Judge rejects sex harassment claim against ex-L.A. Unified chief
A Los Angeles County Superior Court judge has ruled against a midlevel manager who had sued former L.A. schools Supt. Ramon Cortines, alleging sexual harassment.
Judge William F. Fahey ruled that real estate manager Scot Graham failed to file his claim within the six-month time limit allowed in such cases, said Sean Rossall, a spokesman for the L.A. Unified School District. The ruling is dated last Wednesday but was issued late Friday, according to the district.
The judge did not rule on the merits of the allegations.
An attorney representing Graham said he plans to appeal, and Graham said he also may seek redress through the California Department of Fair Employment and Housing, which handles sexual harassment complaints.
The suit stems primarily from Graham’s visit to Cortines’ Kern County ranch in July 2010. Cortines has said that he and Graham engaged in one episode of consensual “adult behavior,” which Cortines characterized as bad judgment on his part.
Graham, 56, alleges that, over the course of two days, Cortines repeatedly tried to engage him in unwanted sexual behavior, and that he felt trapped.
Graham also alleges that later, two supervisors failed to report the issue for several weeks after Graham confided in them. Subsequently, L.A. Unified General Counsel David Holmquist allegedly urged him to drop the matter, according to the suit, which was filed last July.
The district contends that Graham insisted to his supervisors that the alleged incident should not be acted on, and that officials respected his wishes, while also directing him to report any future misconduct.
Cortines, 80, a leading national figure in education, retired in April 2011.
In March 2012, Graham’s attorneys notified L.A. Unified that they intended to file a harassment claim. In May, the Board of Education approved a cash settlement of $200,000 plus lifetime health benefits for Graham, who also agreed to leave his $150,000-a-year job as director of leasing and asset management.
The agreement broke down in part because district officials made it public before it was final. Graham ultimately returned to work.

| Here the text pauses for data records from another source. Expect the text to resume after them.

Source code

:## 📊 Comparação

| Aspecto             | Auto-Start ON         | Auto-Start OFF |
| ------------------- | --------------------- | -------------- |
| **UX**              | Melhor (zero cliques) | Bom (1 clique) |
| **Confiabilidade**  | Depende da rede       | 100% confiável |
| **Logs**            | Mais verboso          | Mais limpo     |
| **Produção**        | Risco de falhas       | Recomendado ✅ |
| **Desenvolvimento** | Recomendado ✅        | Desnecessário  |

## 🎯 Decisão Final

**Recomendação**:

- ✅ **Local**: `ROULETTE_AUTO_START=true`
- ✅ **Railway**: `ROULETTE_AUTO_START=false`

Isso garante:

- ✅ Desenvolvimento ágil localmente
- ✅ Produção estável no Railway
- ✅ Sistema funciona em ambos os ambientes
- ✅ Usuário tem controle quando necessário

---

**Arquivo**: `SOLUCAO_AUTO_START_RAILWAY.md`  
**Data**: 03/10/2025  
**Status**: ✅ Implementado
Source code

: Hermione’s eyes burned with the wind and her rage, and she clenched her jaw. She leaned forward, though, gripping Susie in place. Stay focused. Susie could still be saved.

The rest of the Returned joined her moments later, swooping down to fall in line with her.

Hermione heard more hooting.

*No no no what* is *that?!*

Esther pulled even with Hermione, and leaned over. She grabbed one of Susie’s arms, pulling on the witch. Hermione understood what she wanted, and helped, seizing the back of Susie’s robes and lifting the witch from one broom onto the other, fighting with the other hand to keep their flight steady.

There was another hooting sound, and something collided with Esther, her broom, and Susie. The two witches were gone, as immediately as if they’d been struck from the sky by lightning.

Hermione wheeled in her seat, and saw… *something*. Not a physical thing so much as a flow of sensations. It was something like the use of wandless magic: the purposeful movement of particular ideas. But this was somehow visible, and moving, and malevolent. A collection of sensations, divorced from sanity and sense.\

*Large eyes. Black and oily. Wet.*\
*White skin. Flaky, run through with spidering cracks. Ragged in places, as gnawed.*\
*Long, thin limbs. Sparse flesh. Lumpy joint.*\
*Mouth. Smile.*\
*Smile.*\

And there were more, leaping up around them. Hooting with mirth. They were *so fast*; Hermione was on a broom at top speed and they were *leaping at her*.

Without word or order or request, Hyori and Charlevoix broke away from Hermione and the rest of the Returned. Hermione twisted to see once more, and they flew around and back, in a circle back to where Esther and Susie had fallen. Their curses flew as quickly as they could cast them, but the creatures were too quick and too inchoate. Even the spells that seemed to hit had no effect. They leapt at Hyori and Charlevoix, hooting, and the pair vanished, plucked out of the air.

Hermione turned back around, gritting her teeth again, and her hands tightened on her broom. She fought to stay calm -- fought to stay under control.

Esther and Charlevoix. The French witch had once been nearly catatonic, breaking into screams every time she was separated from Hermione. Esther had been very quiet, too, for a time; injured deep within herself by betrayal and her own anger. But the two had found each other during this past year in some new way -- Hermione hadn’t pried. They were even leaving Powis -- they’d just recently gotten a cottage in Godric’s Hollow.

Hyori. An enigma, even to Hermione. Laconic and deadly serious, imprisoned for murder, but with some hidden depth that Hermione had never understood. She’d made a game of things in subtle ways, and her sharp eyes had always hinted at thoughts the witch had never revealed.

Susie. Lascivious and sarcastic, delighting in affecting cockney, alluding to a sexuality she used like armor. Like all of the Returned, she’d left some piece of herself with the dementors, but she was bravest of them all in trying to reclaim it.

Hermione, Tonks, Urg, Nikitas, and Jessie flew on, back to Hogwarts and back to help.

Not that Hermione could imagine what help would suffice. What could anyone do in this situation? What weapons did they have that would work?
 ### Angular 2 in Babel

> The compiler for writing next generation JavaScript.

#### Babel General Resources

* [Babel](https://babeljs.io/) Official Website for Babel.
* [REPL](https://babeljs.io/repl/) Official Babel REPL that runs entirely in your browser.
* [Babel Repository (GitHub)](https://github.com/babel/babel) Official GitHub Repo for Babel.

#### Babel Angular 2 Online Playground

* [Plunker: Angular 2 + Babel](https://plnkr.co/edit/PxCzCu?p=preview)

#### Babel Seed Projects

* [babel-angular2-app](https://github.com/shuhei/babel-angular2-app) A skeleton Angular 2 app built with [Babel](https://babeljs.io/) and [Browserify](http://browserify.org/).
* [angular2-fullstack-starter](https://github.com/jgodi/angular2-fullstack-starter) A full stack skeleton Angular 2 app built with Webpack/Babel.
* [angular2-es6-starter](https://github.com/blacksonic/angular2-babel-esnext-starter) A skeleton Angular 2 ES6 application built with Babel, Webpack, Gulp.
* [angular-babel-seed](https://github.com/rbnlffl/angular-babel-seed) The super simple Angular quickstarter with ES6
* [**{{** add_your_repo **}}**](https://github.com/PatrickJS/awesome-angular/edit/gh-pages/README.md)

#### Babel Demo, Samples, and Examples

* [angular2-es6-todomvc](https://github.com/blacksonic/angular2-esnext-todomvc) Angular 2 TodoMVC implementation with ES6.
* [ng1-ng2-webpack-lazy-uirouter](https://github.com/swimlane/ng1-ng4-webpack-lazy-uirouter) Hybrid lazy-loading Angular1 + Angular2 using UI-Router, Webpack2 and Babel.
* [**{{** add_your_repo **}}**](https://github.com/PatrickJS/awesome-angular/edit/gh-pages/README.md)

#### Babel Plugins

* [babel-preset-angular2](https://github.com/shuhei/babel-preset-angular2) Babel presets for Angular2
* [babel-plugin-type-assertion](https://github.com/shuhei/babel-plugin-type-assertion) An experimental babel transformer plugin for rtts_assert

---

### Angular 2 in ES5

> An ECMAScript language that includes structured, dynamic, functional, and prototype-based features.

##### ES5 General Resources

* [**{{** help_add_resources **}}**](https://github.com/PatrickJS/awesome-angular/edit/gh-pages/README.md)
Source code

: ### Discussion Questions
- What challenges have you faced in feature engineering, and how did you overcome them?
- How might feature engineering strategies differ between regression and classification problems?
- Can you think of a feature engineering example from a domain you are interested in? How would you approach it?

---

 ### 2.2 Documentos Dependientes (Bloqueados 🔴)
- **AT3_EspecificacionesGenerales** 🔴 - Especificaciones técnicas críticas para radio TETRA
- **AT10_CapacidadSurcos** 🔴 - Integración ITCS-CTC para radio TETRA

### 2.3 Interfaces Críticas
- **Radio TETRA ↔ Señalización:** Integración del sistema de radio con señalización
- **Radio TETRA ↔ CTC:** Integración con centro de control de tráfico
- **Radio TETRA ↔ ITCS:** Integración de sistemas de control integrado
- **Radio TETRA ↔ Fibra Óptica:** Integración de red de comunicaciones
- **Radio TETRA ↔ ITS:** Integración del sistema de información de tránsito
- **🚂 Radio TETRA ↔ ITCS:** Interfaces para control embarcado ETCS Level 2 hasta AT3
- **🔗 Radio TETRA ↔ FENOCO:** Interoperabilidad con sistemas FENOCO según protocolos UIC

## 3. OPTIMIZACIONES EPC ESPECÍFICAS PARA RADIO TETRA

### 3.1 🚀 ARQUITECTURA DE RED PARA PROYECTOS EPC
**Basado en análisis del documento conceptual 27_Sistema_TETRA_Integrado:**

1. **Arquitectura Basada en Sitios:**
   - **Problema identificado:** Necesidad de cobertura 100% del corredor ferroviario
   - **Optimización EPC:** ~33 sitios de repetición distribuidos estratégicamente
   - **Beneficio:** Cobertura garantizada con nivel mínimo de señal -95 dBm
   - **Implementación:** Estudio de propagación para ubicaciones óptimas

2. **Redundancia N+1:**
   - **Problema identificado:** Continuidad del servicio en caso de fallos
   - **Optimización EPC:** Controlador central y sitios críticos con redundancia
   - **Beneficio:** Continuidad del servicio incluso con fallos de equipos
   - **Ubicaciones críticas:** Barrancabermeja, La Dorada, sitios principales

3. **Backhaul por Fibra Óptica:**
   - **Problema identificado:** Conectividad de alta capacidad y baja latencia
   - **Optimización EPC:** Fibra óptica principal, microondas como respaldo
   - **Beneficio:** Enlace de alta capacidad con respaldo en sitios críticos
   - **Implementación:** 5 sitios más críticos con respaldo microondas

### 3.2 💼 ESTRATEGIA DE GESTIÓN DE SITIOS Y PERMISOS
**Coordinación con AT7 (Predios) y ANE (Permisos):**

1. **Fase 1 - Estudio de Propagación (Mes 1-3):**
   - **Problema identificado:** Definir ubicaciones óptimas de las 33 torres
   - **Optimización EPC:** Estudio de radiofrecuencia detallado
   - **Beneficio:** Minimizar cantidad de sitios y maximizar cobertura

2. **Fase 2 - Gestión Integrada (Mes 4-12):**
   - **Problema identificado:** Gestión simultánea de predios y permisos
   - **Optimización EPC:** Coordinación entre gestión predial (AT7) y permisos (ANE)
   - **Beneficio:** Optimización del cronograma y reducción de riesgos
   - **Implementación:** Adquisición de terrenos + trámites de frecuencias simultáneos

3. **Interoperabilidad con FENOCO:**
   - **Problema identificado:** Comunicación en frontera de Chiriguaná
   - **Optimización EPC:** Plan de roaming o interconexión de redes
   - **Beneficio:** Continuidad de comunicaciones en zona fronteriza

“The facts alone without ever hearing my side of the story should be sickening to the community,” Graham wrote in an email. “Superintendent Cortines admitted that he took a married employee to his vacation home and had inappropriate sexual relations.”
Meanwhile, parents, students and staff last week voted to change the name of the downtown Cortines School of Visual and Performing Arts.
Cortines’ name on the district’s visually striking $232-million high school was an issue of contention even before the harassment allegations. The school board overrode its own school naming process to honor Cortines. Board President Monica Garcia, who represents the school, said the action was justified based on Cortines’ long service as well as his dedication to the arts and to the arts high school.
But the allegations helped stoke continued unhappiness over the naming.
In balloting organized at the school, about 60% of participants opted for the name Grand School of Visual and Performing Arts, a reference to the Grand Avenue location, said former PTA leader Judi Bell, a member of the renaming committee.
In second place, with 36%, was a name that incorporated "#9,” which refers to the project number before the school was named — and the fact that the campus opened on Sept. 9, 2009. The current name attracted just under 4% of the votes. Leaders of the effort now intend to bring the matter to the Board of Education for consideration.
About half the students voted as well as about 200 parents and 33 staff members. Some staff members expressed concern about retaliation if they took part in the process.